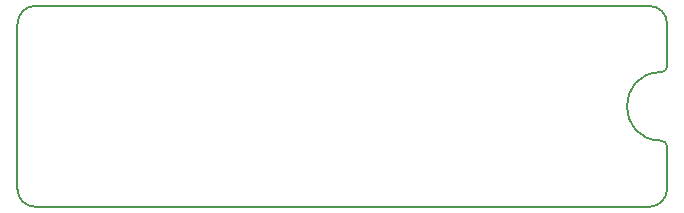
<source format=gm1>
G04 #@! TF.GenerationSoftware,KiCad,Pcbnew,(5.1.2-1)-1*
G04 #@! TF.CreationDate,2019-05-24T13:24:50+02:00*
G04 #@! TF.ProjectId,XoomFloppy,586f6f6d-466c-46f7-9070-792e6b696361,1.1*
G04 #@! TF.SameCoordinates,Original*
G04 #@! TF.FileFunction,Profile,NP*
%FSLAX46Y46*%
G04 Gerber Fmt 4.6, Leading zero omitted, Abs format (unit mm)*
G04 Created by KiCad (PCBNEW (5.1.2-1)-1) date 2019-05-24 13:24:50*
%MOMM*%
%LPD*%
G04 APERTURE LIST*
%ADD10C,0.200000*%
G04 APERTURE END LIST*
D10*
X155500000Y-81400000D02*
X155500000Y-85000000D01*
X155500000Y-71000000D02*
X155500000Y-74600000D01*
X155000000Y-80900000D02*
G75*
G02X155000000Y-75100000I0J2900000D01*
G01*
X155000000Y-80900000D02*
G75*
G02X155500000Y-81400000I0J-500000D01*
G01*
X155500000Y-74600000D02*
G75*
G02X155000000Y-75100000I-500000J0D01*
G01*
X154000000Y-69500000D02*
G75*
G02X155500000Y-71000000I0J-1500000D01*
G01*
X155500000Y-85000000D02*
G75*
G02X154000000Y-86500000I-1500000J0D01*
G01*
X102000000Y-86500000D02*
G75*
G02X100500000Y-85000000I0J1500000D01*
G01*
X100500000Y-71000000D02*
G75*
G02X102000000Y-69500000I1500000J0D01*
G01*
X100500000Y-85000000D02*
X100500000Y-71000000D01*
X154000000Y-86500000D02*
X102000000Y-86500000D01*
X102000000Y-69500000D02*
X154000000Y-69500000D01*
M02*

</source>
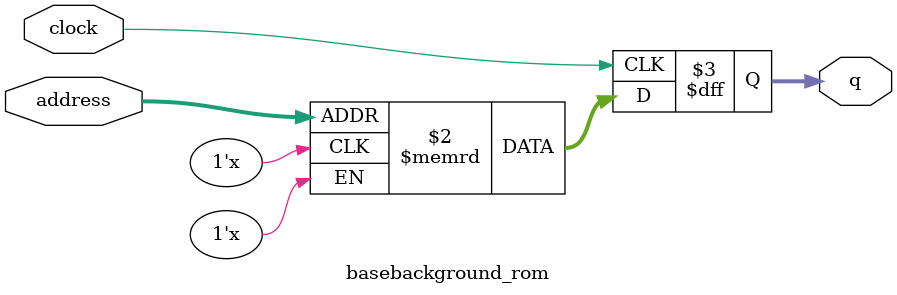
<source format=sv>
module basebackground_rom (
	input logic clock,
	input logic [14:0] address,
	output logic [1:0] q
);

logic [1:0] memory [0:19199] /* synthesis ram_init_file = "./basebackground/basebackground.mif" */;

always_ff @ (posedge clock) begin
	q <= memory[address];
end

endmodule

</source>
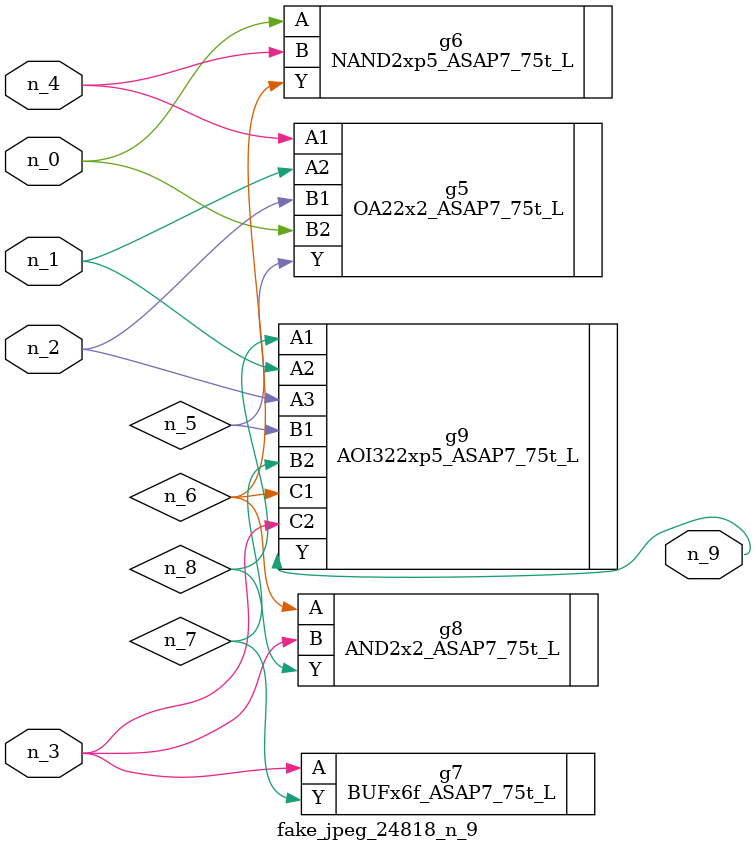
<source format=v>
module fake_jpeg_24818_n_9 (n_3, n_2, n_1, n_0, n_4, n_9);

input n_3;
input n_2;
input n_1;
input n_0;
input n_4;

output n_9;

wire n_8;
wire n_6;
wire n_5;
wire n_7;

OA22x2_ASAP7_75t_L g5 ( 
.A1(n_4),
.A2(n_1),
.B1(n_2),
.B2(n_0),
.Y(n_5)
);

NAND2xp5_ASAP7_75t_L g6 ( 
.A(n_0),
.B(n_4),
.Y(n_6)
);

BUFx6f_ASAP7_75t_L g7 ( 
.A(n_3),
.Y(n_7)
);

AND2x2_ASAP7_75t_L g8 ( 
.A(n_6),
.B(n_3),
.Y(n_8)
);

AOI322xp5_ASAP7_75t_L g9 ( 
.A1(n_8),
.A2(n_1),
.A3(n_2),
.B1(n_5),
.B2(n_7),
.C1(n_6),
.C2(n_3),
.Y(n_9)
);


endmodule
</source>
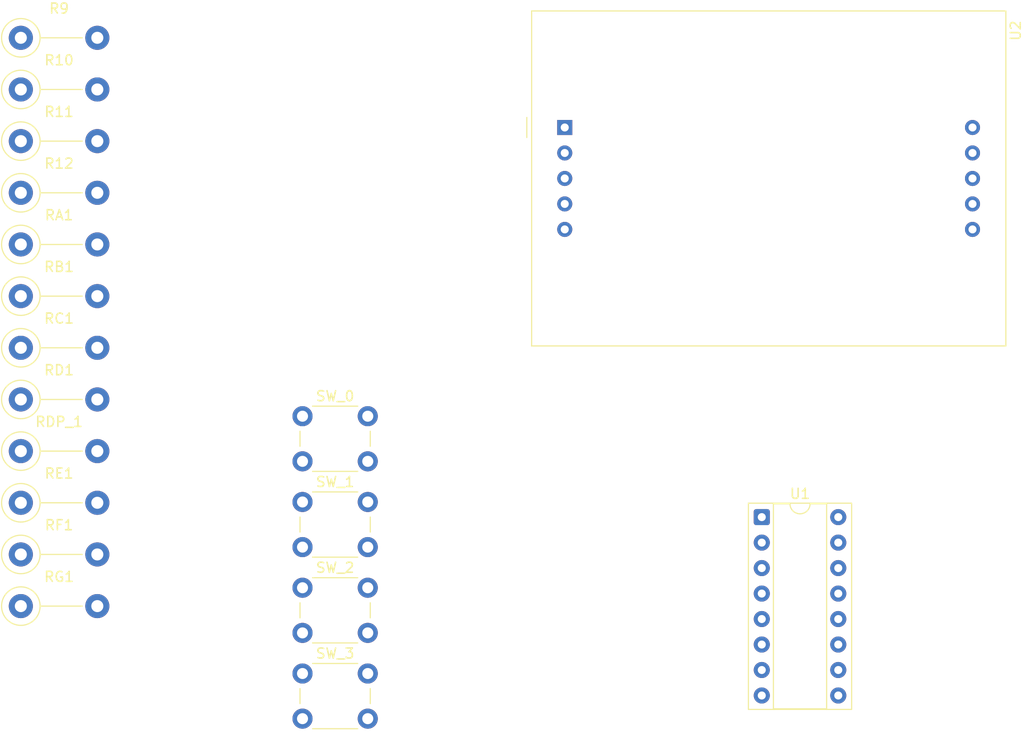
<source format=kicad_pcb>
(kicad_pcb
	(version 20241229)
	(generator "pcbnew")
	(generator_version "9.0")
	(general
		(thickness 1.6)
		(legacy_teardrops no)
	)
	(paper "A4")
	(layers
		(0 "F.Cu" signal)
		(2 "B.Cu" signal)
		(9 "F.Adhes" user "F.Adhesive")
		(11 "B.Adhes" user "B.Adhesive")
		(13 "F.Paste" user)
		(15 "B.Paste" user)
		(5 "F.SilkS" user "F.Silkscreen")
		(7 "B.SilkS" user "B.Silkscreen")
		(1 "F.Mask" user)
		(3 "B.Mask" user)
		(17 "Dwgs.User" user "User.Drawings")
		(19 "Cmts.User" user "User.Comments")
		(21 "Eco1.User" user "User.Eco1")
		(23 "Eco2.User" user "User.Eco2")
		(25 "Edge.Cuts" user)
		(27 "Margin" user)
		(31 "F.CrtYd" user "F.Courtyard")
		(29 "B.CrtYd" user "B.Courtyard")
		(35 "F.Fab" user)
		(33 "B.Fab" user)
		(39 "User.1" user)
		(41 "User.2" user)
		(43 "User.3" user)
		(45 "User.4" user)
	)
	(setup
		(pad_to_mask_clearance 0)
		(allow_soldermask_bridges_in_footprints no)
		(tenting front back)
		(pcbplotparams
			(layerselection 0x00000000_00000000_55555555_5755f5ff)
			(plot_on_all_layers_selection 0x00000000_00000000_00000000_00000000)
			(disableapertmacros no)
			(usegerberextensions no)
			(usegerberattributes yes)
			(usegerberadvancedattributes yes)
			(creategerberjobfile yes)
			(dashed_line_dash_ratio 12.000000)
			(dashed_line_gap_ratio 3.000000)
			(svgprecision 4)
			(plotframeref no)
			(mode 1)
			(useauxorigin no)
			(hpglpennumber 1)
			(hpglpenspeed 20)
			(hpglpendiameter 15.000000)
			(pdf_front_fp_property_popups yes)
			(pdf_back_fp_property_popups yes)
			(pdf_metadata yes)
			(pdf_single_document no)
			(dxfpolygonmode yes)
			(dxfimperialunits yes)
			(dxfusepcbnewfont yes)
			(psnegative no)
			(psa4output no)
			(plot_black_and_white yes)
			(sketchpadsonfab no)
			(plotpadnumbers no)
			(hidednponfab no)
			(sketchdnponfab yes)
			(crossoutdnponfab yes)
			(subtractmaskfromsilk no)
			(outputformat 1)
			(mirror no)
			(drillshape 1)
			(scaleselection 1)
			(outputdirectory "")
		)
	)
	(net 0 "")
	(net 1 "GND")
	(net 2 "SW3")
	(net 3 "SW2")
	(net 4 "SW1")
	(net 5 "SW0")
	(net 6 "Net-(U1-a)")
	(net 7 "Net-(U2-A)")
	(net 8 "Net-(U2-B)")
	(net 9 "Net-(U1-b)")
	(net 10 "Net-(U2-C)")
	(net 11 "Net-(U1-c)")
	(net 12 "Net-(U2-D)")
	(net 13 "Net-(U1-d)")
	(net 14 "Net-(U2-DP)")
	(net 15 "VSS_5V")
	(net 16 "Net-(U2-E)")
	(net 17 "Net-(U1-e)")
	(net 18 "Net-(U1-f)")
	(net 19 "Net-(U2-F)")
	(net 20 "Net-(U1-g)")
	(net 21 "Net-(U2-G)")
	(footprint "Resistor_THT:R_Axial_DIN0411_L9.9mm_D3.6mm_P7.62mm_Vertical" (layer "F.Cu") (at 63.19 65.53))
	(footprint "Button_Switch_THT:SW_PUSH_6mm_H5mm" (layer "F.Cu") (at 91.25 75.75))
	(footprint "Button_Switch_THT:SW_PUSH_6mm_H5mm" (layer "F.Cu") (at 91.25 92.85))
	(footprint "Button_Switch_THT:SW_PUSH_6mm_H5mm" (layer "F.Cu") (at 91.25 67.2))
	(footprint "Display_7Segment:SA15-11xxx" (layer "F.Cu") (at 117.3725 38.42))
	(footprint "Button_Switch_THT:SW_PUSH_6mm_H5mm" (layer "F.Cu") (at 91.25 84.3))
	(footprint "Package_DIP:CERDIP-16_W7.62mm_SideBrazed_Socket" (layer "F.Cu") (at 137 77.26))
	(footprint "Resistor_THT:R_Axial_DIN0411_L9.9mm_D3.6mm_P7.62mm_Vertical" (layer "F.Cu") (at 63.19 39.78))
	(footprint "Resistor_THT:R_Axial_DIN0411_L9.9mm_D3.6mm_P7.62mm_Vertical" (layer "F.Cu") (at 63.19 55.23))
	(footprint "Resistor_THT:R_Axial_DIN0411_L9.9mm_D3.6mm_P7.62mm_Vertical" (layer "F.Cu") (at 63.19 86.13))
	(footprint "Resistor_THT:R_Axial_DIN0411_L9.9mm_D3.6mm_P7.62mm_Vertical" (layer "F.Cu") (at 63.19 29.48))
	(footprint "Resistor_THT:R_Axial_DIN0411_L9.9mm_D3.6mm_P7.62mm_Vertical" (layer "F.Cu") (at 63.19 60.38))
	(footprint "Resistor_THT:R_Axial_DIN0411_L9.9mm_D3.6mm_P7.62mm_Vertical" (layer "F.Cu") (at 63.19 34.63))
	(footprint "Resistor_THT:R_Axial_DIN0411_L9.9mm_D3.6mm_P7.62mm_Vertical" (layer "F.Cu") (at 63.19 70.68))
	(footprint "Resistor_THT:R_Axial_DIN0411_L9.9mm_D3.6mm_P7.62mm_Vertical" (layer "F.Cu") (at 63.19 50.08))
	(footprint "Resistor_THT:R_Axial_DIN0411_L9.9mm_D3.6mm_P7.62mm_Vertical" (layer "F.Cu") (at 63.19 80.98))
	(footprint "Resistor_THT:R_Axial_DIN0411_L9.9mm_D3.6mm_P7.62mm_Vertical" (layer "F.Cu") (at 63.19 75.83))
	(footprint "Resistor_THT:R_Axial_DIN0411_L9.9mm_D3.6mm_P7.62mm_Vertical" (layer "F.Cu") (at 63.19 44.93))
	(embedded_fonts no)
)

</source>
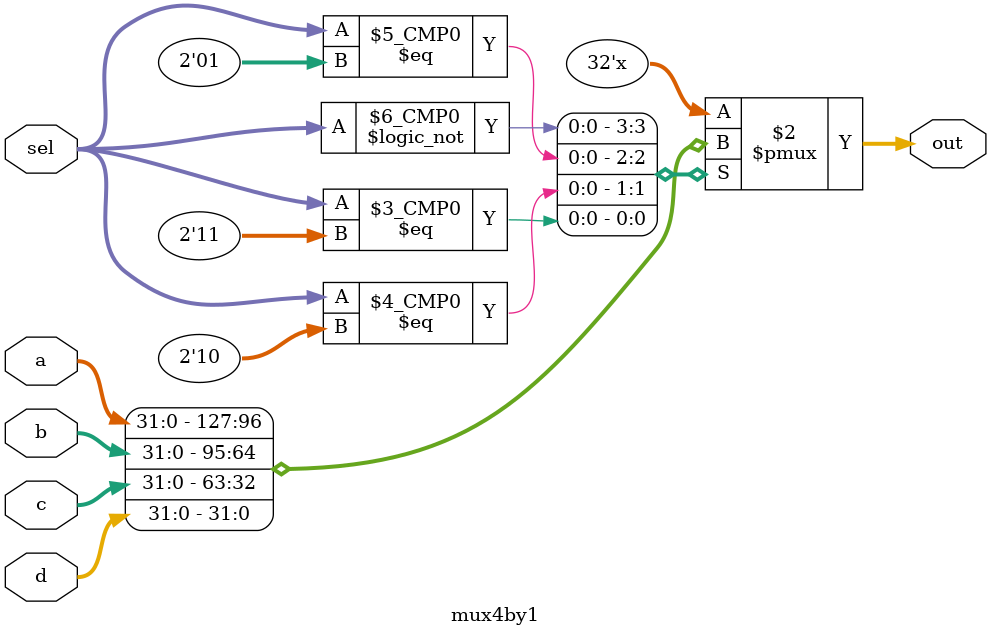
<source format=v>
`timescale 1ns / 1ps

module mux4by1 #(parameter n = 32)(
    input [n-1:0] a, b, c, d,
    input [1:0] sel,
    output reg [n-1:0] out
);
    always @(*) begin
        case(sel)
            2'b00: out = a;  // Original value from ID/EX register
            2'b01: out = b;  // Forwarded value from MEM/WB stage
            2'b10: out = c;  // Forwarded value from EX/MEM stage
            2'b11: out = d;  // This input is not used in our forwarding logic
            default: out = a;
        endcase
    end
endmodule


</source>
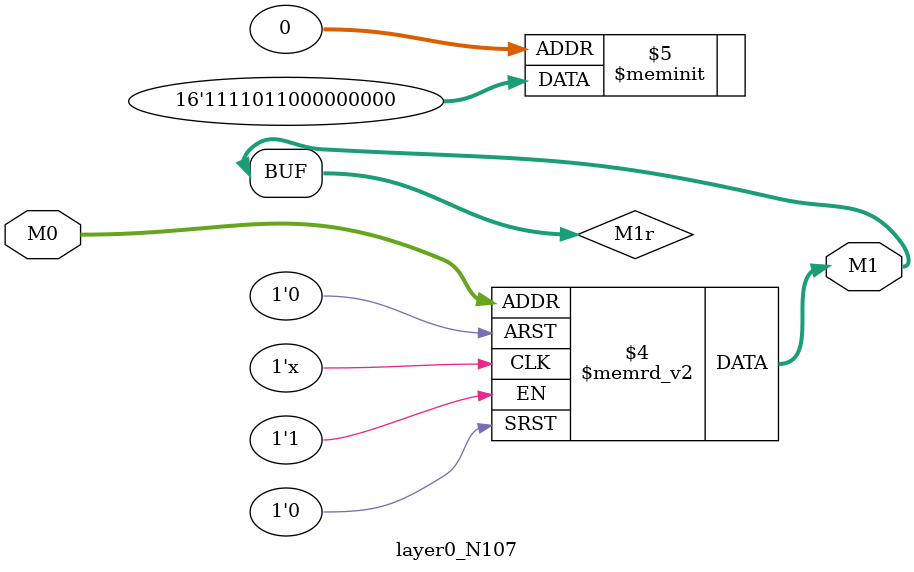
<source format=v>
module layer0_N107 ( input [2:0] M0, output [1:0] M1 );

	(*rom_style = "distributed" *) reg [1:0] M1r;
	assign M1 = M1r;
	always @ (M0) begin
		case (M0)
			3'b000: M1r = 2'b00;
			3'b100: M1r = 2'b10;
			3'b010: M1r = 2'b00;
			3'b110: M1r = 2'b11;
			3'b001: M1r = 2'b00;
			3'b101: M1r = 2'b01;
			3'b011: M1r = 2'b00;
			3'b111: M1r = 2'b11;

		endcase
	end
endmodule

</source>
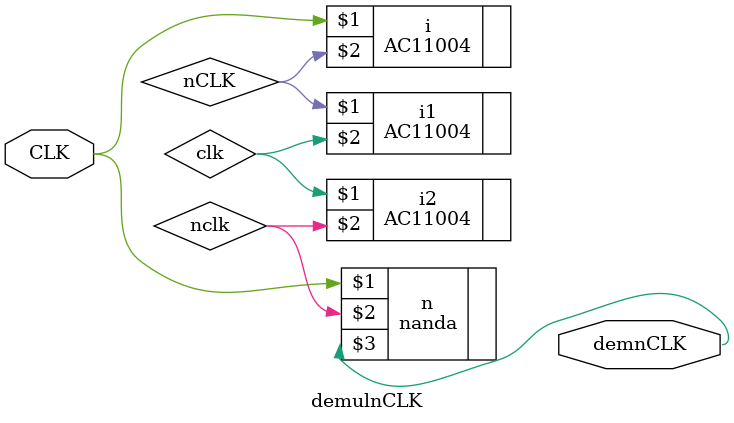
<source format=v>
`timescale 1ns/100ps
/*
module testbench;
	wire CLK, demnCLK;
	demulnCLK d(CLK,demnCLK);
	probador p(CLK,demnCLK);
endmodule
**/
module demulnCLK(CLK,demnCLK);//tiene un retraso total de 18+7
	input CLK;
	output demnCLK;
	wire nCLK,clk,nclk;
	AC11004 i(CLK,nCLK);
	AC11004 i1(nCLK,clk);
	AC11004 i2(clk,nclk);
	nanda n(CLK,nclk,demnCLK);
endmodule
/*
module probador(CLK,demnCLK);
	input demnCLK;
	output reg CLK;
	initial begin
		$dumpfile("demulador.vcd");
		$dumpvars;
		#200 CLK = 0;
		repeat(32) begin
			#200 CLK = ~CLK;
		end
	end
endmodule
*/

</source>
..........
> _Activity_:
Beginning at the line with "(at 91.25 67.2))" and ending at the line with "(at 91.25 84.3))", reproduce each line of the data above exactly, and add no other lines.

> _Written answer_:
	(footprint "Button_Switch_THT:SW_PUSH_6mm_H5mm" (layer "F.Cu") (at 91.25 67.2))
	(footprint "Display_7Segment:SA15-11xxx" (layer "F.Cu") (at 117.3725 38.42))
	(footprint "Button_Switch_THT:SW_PUSH_6mm_H5mm" (layer "F.Cu") (at 91.25 84.3))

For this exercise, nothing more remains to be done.